* _Exercise description_: From the listing below, select every line where the word "Mahé" appears.

* _Supplied records_:
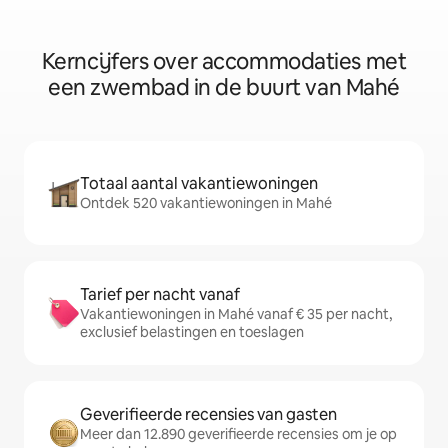
Kerncijfers over accommodaties met
een zwembad in de buurt van Mahé
Totaal aantal vakantiewoningen
Ontdek 520 vakantiewoningen in Mahé
Tarief per nacht vanaf
Vakantiewoningen in Mahé vanaf € 35 per nacht,
exclusief belastingen en toeslagen
Geverifieerde recensies van gasten
Meer dan 12.890 geverifieerde recensies om je op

* _Solution_:
een zwembad in de buurt van Mahé
Ontdek 520 vakantiewoningen in Mahé
Vakantiewoningen in Mahé vanaf € 35 per nacht,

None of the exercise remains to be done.